Ein Statement zum Beschluss der Bundesregierung von heute, durch eine Änderung des Bundesdatenschutzgesetzes die Möglichkeit der Videoüberwachung in öffentlich zugänglichen Räumen, auch in Bussen und Bahnen, zu erleichtern:

Videoüberwachung verhindert keine Straftaten. Videoüberwachung hilft
auch den Opfern nicht. Die Kameras schauen nur tatenlos zu und liefern
Bilder für die Nachrichten, sie sind ein reines Placebo in der
Sicherheitsdebatte.

Es ist geradezu zynisch, wenn die Bundesregierung schreibt, „Terroristen
und Straftäter wählen für Anschläge hochfrequentierte öffentlich zugängliche
Anlagen aus, um größtmöglichen Schaden anzurichten“ und dann mehr
Videoüberwachung für angeblich „mehr Sicherheit“ fordert! Es gibt nicht
wenige Hinweise, das Terroristen gerade nach Video-überwachten Plätzen
suchen, damit ihre Taten auch im Bild festgehalten und über Medien
weiter verbreitet werden.

Die aktuellen Geschehnisse am Berliner Breitscheidplatz zeigen doch,
das Videoüberwachung für die Sicherheitsbehörden bestenfalls für ein
Verstehen bereits vergangener Ereignisse taugt. Kein Anschlag wird mit
mehr Überwachung vorhergesehen oder gar verhindert werden!

Videoüberwachung schafft seit mehr als 40 Jahren keine Sicherheit und
das wird sich auch in den nächsten 40 Jahren nicht ändern. Durch den
immer weiter getriebenen Ausbau der Videoüberwachung und neue Techniken
wie u.a.
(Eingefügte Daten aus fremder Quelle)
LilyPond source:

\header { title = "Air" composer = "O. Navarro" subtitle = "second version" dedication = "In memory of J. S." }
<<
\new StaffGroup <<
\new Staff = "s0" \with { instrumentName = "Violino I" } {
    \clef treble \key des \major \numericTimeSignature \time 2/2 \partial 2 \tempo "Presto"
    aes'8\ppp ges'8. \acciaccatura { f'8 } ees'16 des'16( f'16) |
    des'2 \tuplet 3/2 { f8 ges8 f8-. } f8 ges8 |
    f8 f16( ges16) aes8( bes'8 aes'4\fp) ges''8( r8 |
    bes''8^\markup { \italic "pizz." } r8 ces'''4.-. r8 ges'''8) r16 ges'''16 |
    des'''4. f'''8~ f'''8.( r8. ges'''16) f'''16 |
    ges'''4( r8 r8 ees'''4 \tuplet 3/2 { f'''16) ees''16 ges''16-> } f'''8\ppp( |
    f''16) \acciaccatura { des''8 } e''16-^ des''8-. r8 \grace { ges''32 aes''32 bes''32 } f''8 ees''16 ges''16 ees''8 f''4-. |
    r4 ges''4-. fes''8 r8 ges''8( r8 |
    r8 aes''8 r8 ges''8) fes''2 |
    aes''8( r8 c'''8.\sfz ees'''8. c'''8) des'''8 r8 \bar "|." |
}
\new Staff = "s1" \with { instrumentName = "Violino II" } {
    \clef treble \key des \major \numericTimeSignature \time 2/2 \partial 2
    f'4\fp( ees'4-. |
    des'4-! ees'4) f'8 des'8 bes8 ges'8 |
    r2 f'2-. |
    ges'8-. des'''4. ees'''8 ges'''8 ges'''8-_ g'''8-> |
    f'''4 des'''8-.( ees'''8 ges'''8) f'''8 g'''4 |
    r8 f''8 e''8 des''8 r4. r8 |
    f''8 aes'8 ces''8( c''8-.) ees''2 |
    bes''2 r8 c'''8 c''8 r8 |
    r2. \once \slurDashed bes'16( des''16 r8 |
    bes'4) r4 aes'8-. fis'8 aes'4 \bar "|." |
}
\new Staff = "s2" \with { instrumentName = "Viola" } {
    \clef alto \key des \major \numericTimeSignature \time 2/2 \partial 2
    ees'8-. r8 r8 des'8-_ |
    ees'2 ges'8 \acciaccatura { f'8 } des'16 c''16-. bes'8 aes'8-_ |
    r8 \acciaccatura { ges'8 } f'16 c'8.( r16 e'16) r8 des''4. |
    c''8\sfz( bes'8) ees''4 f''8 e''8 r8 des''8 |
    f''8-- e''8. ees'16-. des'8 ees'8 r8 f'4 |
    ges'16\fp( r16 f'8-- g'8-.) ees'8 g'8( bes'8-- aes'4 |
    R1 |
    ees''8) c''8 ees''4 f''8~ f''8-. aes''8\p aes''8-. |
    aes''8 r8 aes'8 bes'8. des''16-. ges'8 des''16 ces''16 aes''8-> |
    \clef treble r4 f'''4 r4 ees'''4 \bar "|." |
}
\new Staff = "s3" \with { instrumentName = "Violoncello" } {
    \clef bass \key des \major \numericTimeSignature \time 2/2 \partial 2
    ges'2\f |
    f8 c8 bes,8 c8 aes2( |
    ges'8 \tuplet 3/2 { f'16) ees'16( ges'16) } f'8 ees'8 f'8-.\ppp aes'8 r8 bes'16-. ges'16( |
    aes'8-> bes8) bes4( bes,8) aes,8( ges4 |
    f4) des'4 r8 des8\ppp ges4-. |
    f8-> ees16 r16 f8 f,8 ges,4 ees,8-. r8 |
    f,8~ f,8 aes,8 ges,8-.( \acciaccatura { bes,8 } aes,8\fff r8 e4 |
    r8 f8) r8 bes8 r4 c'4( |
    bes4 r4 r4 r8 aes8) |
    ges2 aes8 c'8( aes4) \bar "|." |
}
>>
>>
Gesichtserkennung gerät dagegen die persönliche Freiheit der
Menschen zunehmend in Gefahr.

In Bahnhöfen werden demnächst Gesichter registriert und abgeglichen und
nach den neuen Vorschlägen der Bundesregierung sollen die Bewegungen von
Menschen und Fahrzeugen in den Innenstädten über Stunden und Tage
zurückverfolgt werden können. Aber das ist keine Sicherheit, sondern
Überwachung!

Auch in Bussen und Bahnen wird die Sicherheit nachweislich durch helle
und offene Innenräume und beleuchtete Bahnsteige realisiert, nicht mit
einer anlasslosen Videoüberwachung. Nach der Datenerfassung über die
PKW-Maut, dem Kennzeichenscanning und der Speicherung von
Fluggastdaten, ist die flächendeckende Videoüberwachung in Bussen
und Bahnen der nächste Baustein, um die Bewegungsfreiheit der Menschen
überwachen und kontrollieren zu können.

Die Bundesregierung muss sich endlich an ihre verfassungsrechtliche Aufgabe
und Verantwortung erinnern, den Datenschutz und die informationelle
Selbstbestimmung der Menschen im Land zu stärken und zu verteidigen.

Es muss endlich Schluss sein mit den wirkungslosen Versprechungen
eines ‚Sicherheitsgefühls‘!

Videoüberwachung, das ist Symbolpolitik auf Kosten der Freiheit!